## [Dataset extract]
▬▬▬▬▬▬▬▬▬▬
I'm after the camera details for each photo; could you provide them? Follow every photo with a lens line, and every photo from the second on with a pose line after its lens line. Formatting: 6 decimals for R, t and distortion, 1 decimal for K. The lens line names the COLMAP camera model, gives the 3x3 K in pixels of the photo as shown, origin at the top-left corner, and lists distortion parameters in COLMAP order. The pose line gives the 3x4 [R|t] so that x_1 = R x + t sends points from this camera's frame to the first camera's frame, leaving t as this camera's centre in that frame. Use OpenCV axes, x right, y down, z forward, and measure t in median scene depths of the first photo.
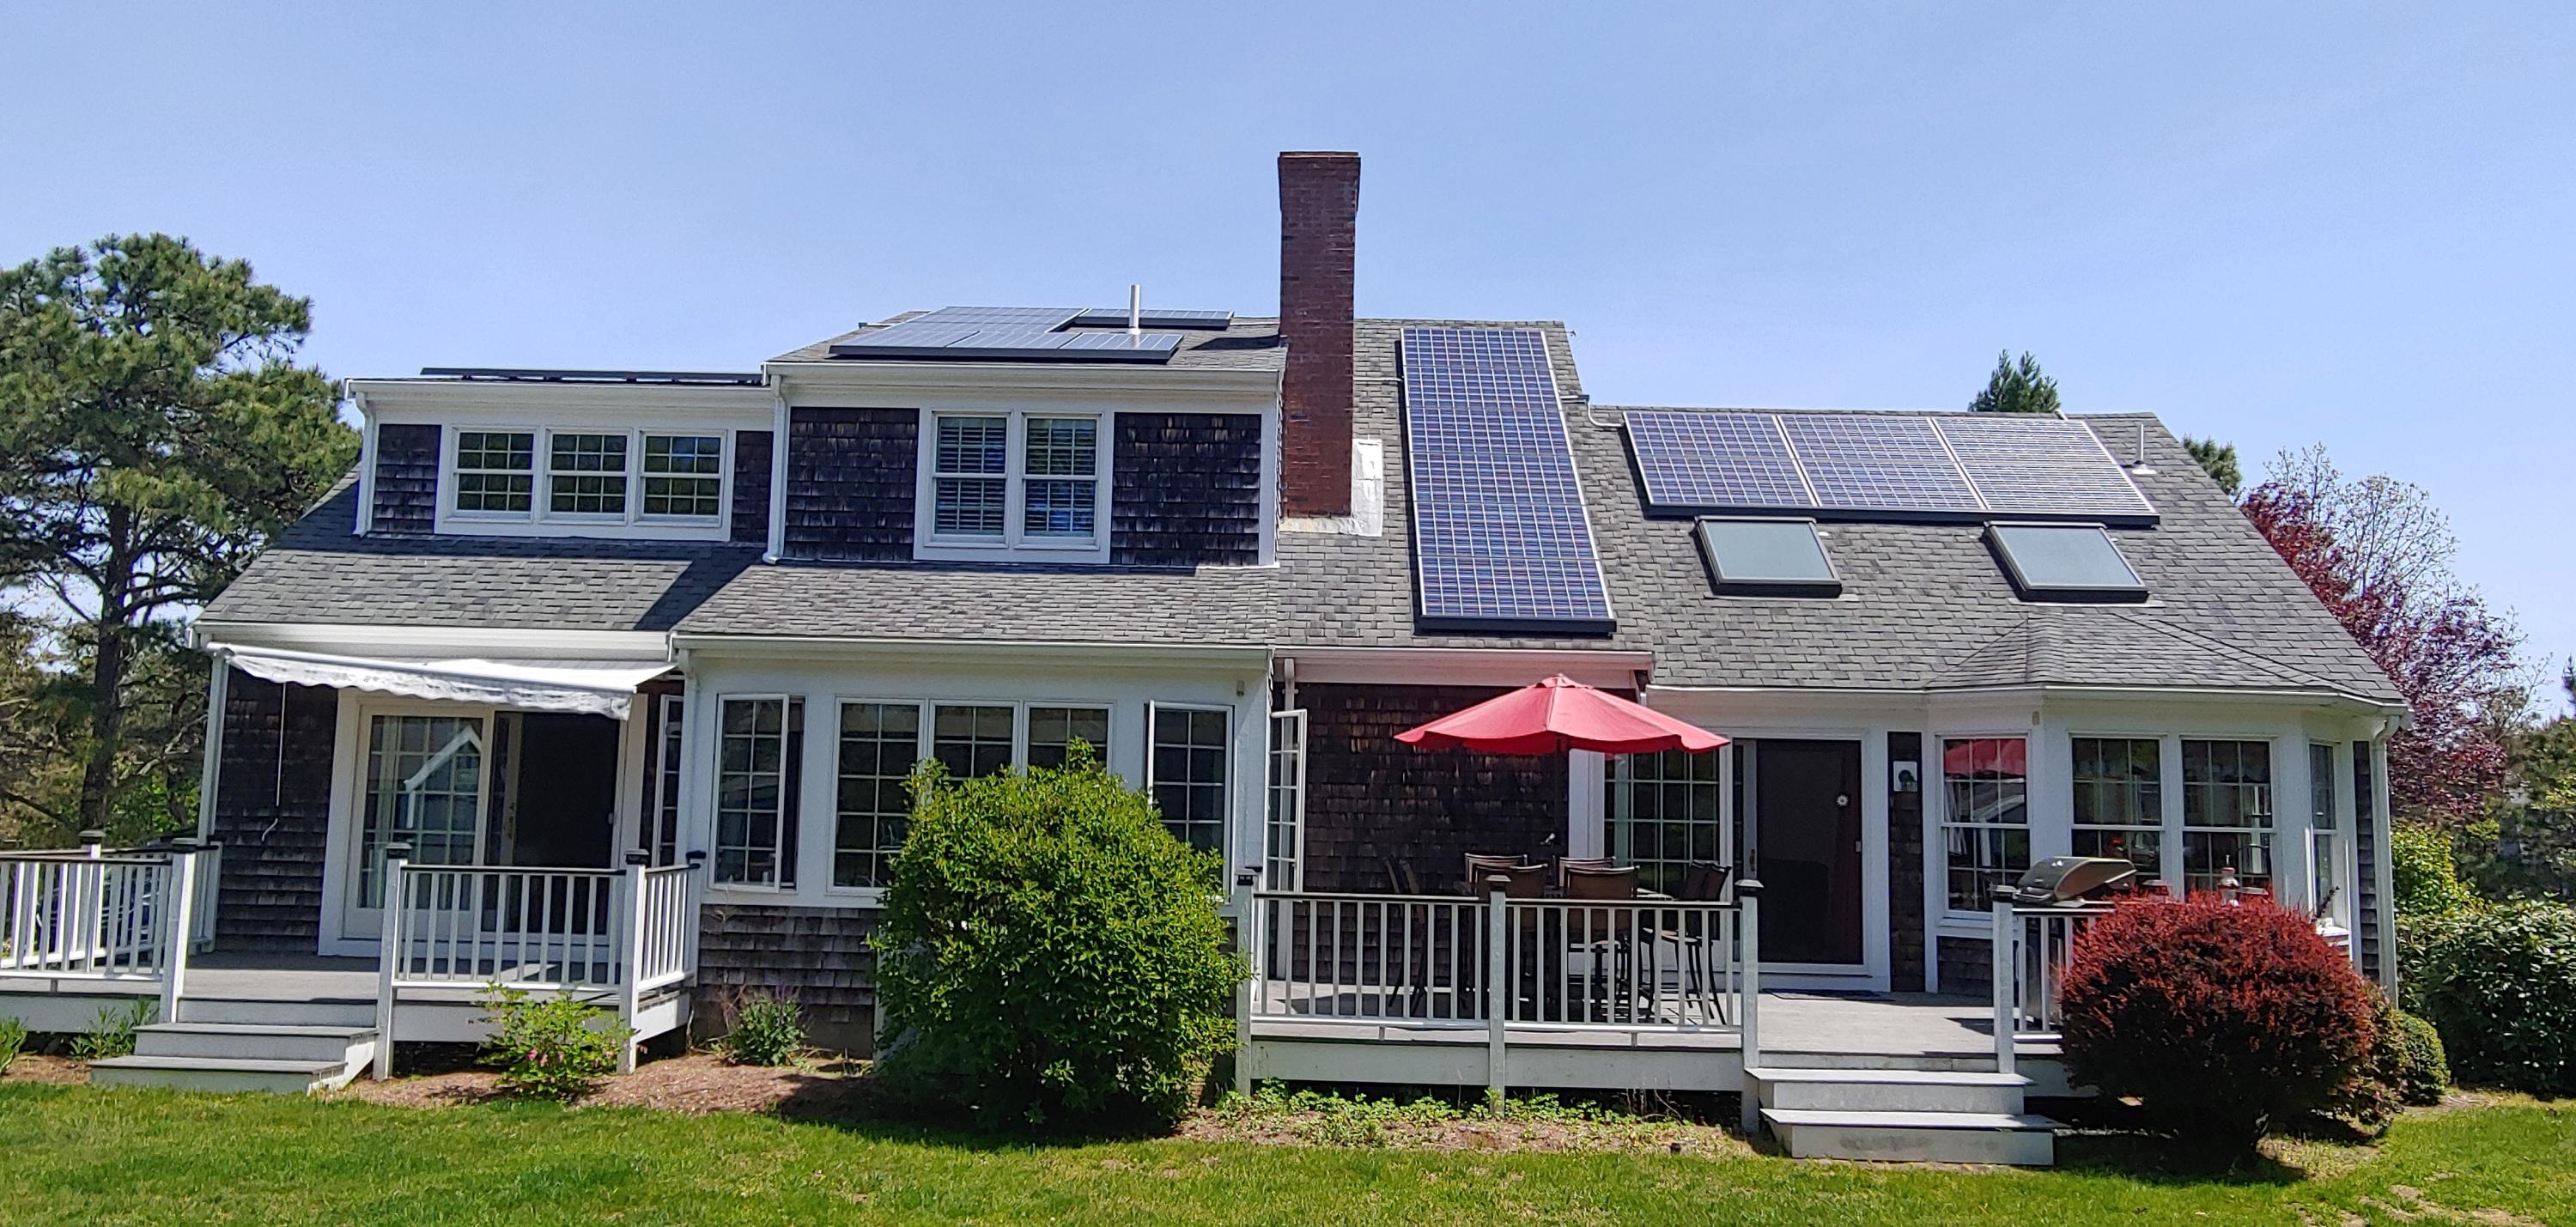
lens RADIAL K [[1750.6, 0, 1288.0], [0, 1750.6, 613.5], [0, 0, 1]] dist [-0.034535, 0.029840]
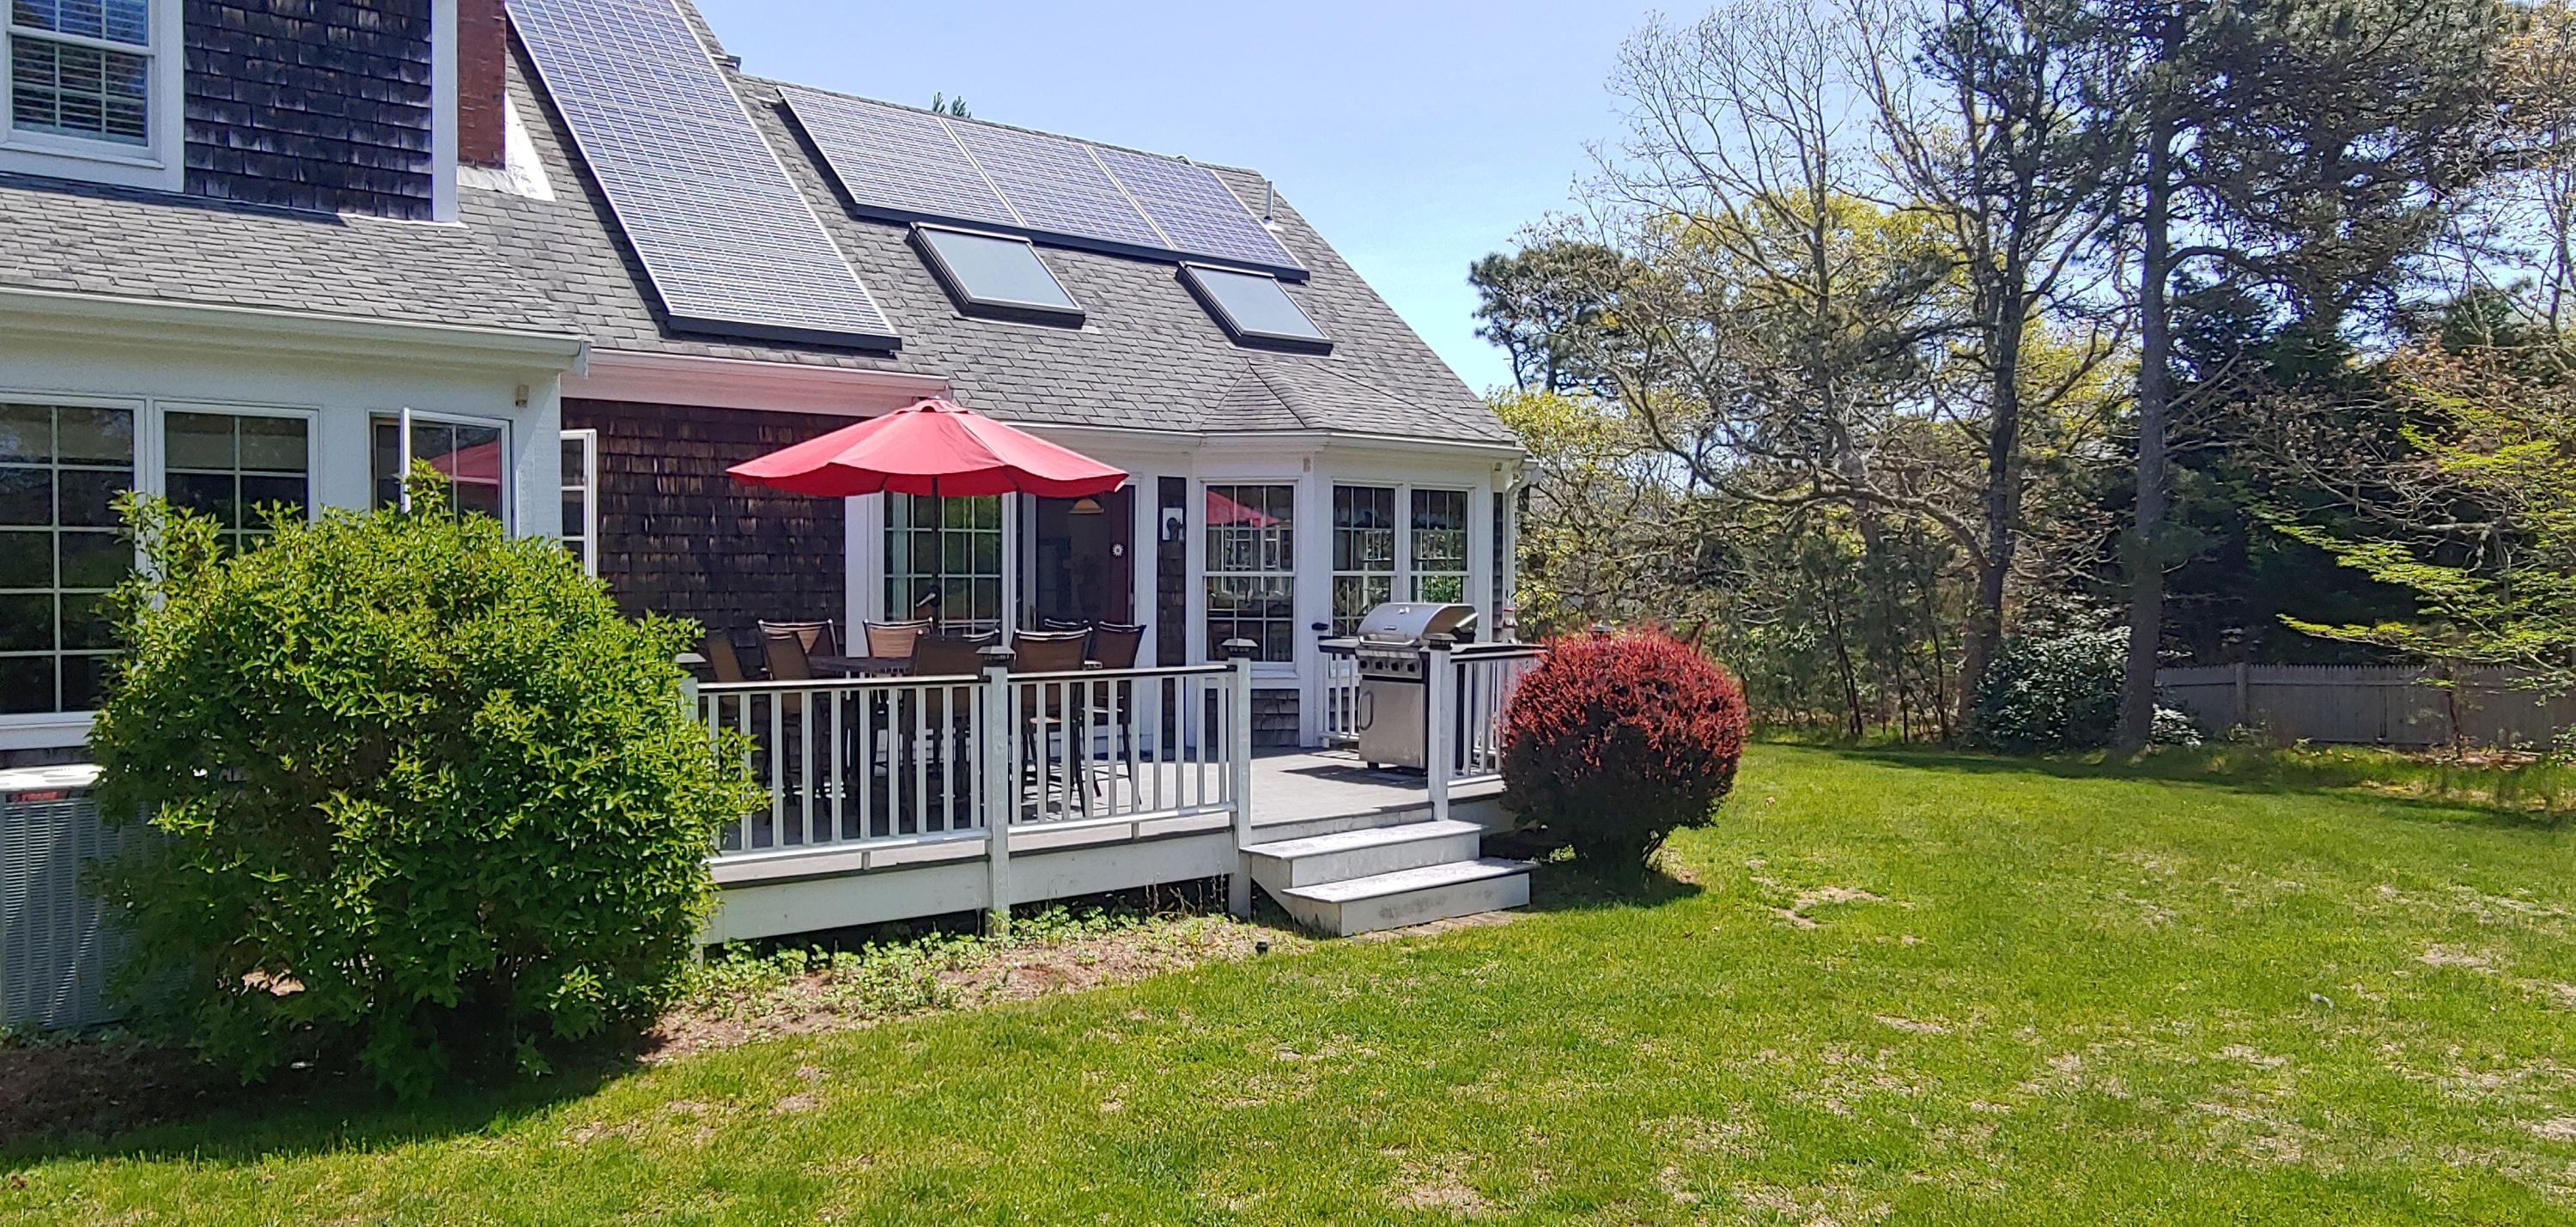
lens RADIAL K [[1750.6, 0, 1288.0], [0, 1750.6, 613.5], [0, 0, 1]] dist [-0.034535, 0.029840]
pose [[0.745538, -0.034835, 0.665553, -0.243829], [-0.058883, 0.991285, 0.117843, 0.027272], [-0.663857, -0.127046, 0.736989, 0.263501]]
▬▬▬▬▬▬▬▬▬▬
## [Brief]
Print the material above once more, exactly. No pictures belong in it.

## [Output of the exercise]
I'm after the camera details for each photo; could you provide them? Follow every photo with a lens line, and every photo from the second on with a pose line after its lens line. Formatting: 6 decimals for R, t and distortion, 1 decimal for K. The lens line names the COLMAP camera model, gives the 3x3 K in pixels of the photo as shown, origin at the top-left corner, and lists distortion parameters in COLMAP order. The pose line gives the 3x4 [R|t] so that x_1 = R x + t sends points from this camera's frame to the first camera's frame, leaving t as this camera's centre in that frame. Use OpenCV axes, x right, y down, z forward, and measure t in median scene depths of the first photo.
lens RADIAL K [[1750.6, 0, 1288.0], [0, 1750.6, 613.5], [0, 0, 1]] dist [-0.034535, 0.029840]
lens RADIAL K [[1750.6, 0, 1288.0], [0, 1750.6, 613.5], [0, 0, 1]] dist [-0.034535, 0.029840]
pose [[0.745538, -0.034835, 0.665553, -0.243829], [-0.058883, 0.991285, 0.117843, 0.027272], [-0.663857, -0.127046, 0.736989, 0.263501]]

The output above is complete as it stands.